• Data shown:
◆ ◆ ◆ ◆ ◆ ◆ ◆

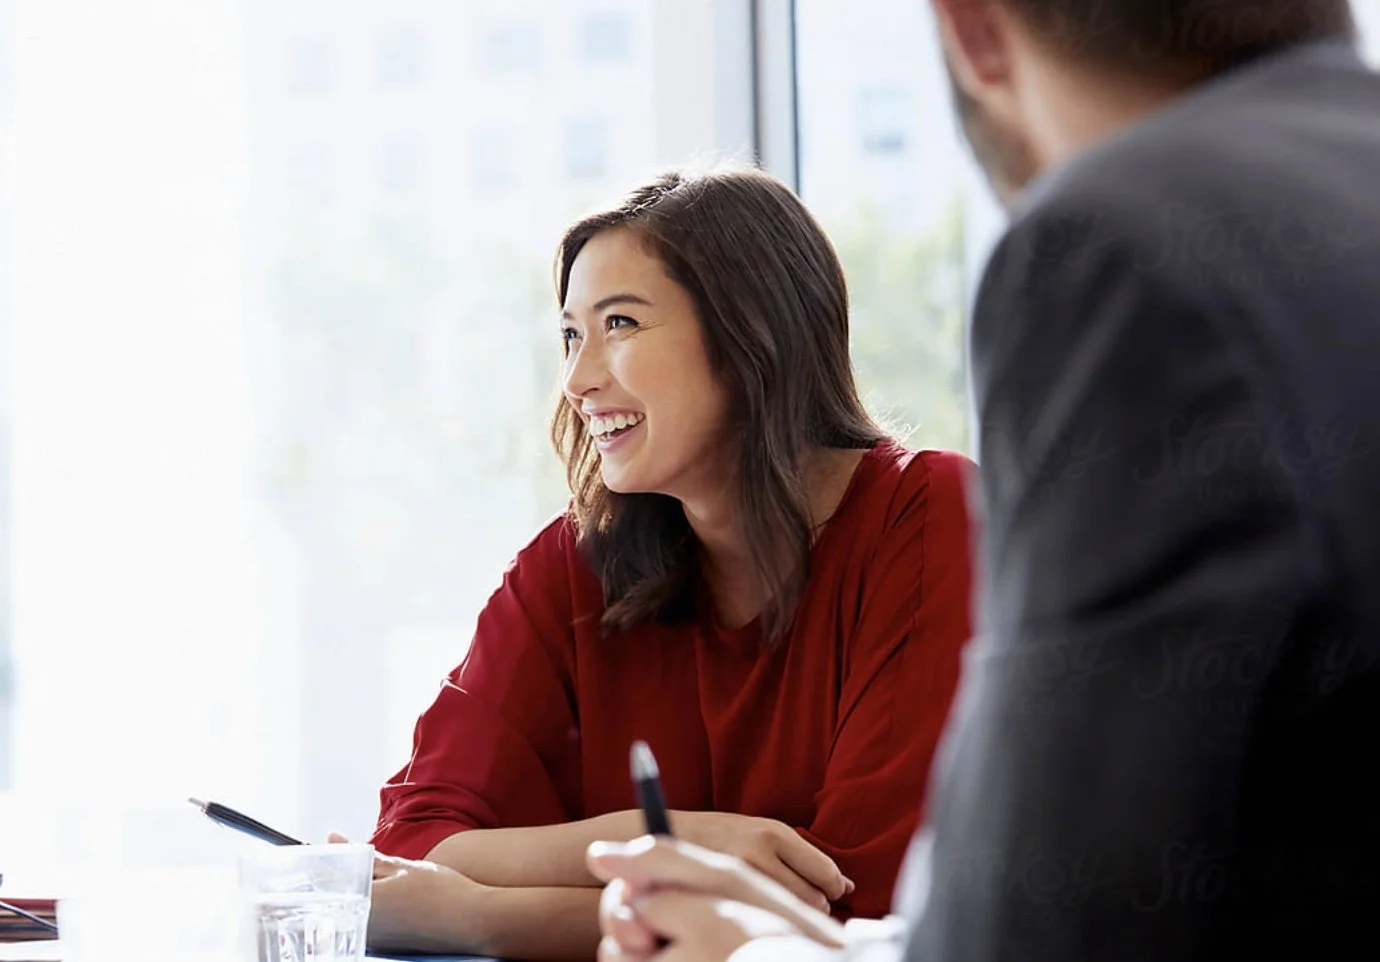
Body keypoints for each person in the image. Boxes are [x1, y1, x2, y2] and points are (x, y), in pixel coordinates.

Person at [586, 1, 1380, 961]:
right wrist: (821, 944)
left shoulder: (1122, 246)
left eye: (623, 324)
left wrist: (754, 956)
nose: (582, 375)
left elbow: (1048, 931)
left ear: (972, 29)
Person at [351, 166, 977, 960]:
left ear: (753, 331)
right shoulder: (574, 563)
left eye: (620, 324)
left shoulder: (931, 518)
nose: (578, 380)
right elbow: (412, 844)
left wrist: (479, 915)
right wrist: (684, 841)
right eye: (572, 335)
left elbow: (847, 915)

◆ ◆ ◆ ◆ ◆ ◆ ◆

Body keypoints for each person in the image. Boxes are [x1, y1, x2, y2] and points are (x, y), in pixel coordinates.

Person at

◆ ◆ ◆ ◆ ◆ ◆ ◆

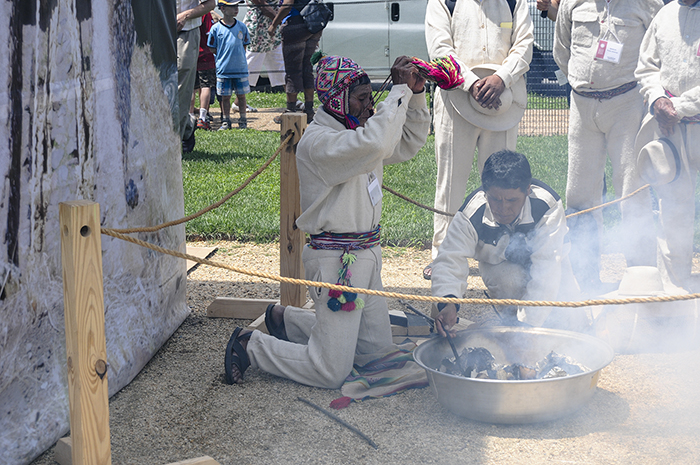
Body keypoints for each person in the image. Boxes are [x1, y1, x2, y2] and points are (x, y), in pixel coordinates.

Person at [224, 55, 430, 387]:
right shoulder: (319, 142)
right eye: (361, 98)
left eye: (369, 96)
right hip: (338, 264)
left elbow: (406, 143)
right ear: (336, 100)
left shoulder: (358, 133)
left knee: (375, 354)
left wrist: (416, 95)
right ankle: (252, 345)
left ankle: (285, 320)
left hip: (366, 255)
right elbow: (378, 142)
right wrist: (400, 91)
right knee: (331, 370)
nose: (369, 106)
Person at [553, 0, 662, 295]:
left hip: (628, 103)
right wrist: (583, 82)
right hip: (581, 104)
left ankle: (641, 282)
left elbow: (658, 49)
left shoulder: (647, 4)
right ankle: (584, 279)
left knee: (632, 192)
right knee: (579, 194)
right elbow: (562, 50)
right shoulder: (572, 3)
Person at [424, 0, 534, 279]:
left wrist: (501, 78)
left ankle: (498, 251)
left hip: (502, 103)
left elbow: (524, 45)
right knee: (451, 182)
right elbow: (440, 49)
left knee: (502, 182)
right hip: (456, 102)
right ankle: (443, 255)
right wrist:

◆ ◆ ◆ ◆ ◆ ◆ ◆

• Aim of the exercise: Among the entries above, find the line with "left shoulder: (358, 133)" and the line with "right wrist: (583, 82)"; give again exactly these two lines and all lines between them.

• Reply:
left shoulder: (358, 133)
left knee: (375, 354)
left wrist: (416, 95)
right ankle: (252, 345)
left ankle: (285, 320)
left hip: (366, 255)
right elbow: (378, 142)
right wrist: (400, 91)
right knee: (331, 370)
nose: (369, 106)
Person at [553, 0, 662, 295]:
left hip: (628, 103)
right wrist: (583, 82)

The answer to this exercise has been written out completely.